On arrive déjà à la moitié du parcours avec « Can I Get It » et ses sifflets motivants qui restent en tête. Un hit pop dévoilant une femme redécouvrant la joie d’aimer et des premiers instants radieux. Un renouveau possible à condition de s’accepter soi même. C’est en tout cas ce qu’elle préconise sur l’intense « I Drink Wine » où elle renoue enfin avec ses classiques et ses vocalises puissantes que l’on chérit tant. Une ballade où elle trinque à son ancienne relation toxique avec l’alcool.
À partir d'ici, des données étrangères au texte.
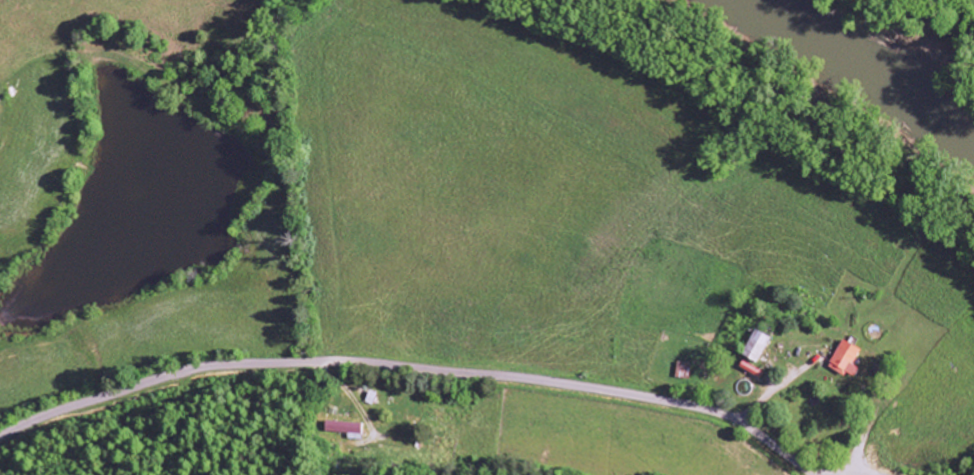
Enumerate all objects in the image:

Finalement revenue à elle-même, l’artiste remercie d’une traite son nouveau compagnon au cours de l’interlude chanté « All Night Parking ». « It’s all happenin’ so easily, It’s so hard to digest, usually, I’m best alone » comprenez « Tout se passe si facilement, C’est si difficile à digérer, d’habitude je suis mieux seule » s’étonne-t-elle de ce bonheur inattendu. Démontrant ensuite de sa détermination par le biais du guitare/voix « Woman Like Me » un peu moins emballant. Retentit alors la joie de « Hold On ». Un titre invitant à la patience et persévérance tous ceux qui traversent une période de doute. « Let time be patient, You are still strong, Let pain be gracious, Love will soon come, Just hold, hold on » (« Laisse le temps passer, Tu es toujours fort, Que la douleur soit gracieuse, L’amour viendra bientôt, Tiens bon ») scande-t-elle avec sérénité. Espérant par le biais de son histoire sauver quelques âmes en peine. C’est quasi à bout de souffle après ce tunnel de plus de 6 minutes qu’elle se pose enfin pour suspendre le temps sur « To Be Loved » unique piano/voix de l’album. Une pépite poignante sur la profondeur des sentiments appuyant sur l’importance de dire aux siens ce que l’on ressent vraiment. De ses envolées cassantes elle allume une bougie pour son regretté père qu’elle a laissé partir en paix en lui accordant son pardon. Avant de conclure sa thérapie par une note soul positive au son du vibrant «Love Is Game ». Avec élégance, la chanteuse lâche un véritable feu d’artifice de joie et prouve que oui malgré tout l’amour finit toujours pas triompher.